This is discipleship language, not justification language.
You have merged:
Faith (the means of receiving salvation) with discipleship (the life of following Christ)
What pisteuō Actually Means in the NT
The overwhelming majority of NT uses especially by John & Paul, mean:
To believe, to trust, to rely upon, to place confidence in.
This is exactly the confusion Paul fights in Galatians.
Paul repeatedly separates:
Faith for justification from Obedience as the fruit of justification.
Examples:
Rom 4:5, to him that worketh not, but believeth, his faith is counted for righteousness.
Gal 2:16, not justified by works… but by faith in Christ.”
Eph 2:8–9, not of works.
Phil 3:9, not having my own righteousness… but that which is through faith in Christ.
Faith produces obedience (Rom 1:5). Obedience flows from faith (16:26).
The OP takes Vine's descriptive comments & turns them into a prescriptive definition. That's not how lexicons work.
If you applied the OP'S definition consistently, you'd have to translate:
Jn 3:16, whoever surrenders daily
Jn 20:31, that you may surrender daily & have life
Acts 10:43, whoever surrenders daily receives remission of sins. That's not translation. That's theology being smuggled into the lexicon.
This is Works-Based Theology in Disguise
The posts says:
Saving faith is > daily surrender > sustained by confidence > decisions we make. That is ongoing performance.

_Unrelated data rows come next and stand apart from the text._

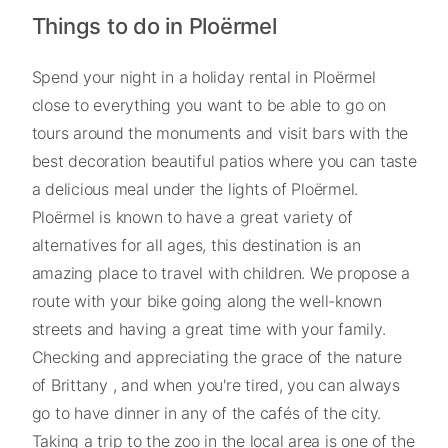
Things to do in Ploërmel
Spend your night in a holiday rental in Ploërmel
close to everything you want to be able to go on
tours around the monuments and visit bars with the
best decoration beautiful patios where you can taste
a delicious meal under the lights of Ploërmel.
Ploërmel is known to have a great variety of
alternatives for all ages, this destination is an
amazing place to travel with children. We propose a
route with your bike going along the well-known
streets and having a great time with your family.
Checking and appreciating the grace of the nature
of Brittany , and when you're tired, you can always
go to have dinner in any of the cafés of the city.
Taking a trip to the zoo in the local area is one of the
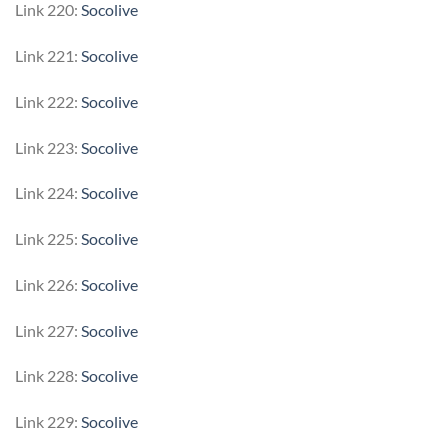
Link 220:
Socolive
Link 221:
Socolive
Link 222:
Socolive
Link 223:
Socolive
Link 224:
Socolive
Link 225:
Socolive
Link 226:
Socolive
Link 227:
Socolive
Link 228:
Socolive
Link 229:
Socolive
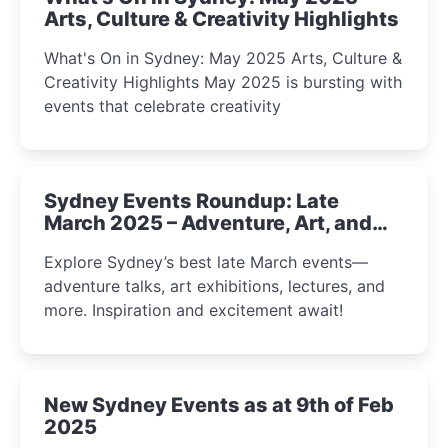
Arts, Culture & Creativity Highlights
What's On in Sydney: May 2025 Arts, Culture &
Creativity Highlights May 2025 is bursting with
events that celebrate creativity
Sydney Events Roundup: Late
March 2025 – Adventure, Art, and
Insight Await!
Explore Sydney’s best late March events—
adventure talks, art exhibitions, lectures, and
more. Inspiration and excitement await!
New Sydney Events as at 9th of Feb
2025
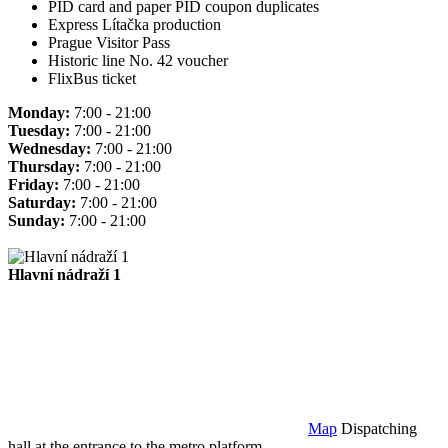
PID card and paper PID coupon duplicates
Express Lítačka production
Prague Visitor Pass
Historic line No. 42 voucher
FlixBus ticket
Monday:
7:00 - 21:00
Tuesday:
7:00 - 21:00
Wednesday:
7:00 - 21:00
Thursday:
7:00 - 21:00
Friday:
7:00 - 21:00
Saturday:
7:00 - 21:00
Sunday:
7:00 - 21:00
Hlavní nádraží 1
Map
Dispatching
hall at the entrance to the metro platform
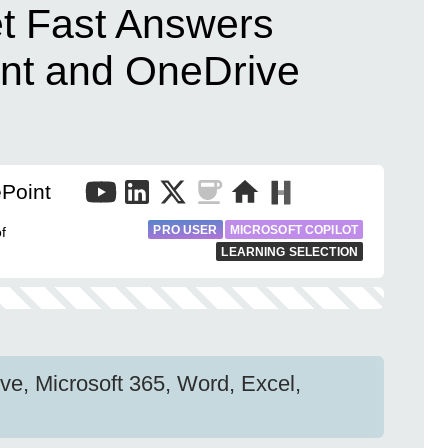
et Fast Answers
nt and OneDrive
Point
PRO USER
MICROSOFT COPILOT
f
LEARNING SELECTION
ve, Microsoft 365, Word, Excel,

If your salvation depends on:
Daily surrender, hourly surrender, decisions you make, conduct inspired by surrender
Then salvation is no longer a gift received by faith. It is a lifestyle maintained by effort. That is the very definition of works.
The Biblical Bedrock (Not presented in the OP). The NT consistently teaches:
Saving faith = trusting in Christ & His finished sacrificial sin atoning work.
Then:
Obedience, surrender & conduct = the fruit of salvation, not the definition of faith.
This keeps the categories clean:
Faith = Trust in Christ for salvation
Works = Evidence of salvation
Discipleship = Following Christ after salvation
Sanctification = Growth in obedience
Justification = Declared righteous by faith alone. This post collapses all 5 into one word: pisteuō
Can We Find Our Way Back?
Absolutely, but only by returning to the apostolic pattern:
Faith alone in Christ alone for justification. Works as the fruit, never the definition, of faith.
The OP takes Vine's descriptive comments & turns them into a prescriptive definition. That's not how lexicons work.
If you applied the OP'S definition consistently, you'd have to translate:
Jn 3:16, whoever surrenders daily
Jn 20:31, that you may surrender daily & have life
Acts 10:43, whoever surrenders daily receives remission of sins. That's not translation. That's theology being smuggled into the lexicon.
Yes that's exactly how it should read. Your getting it.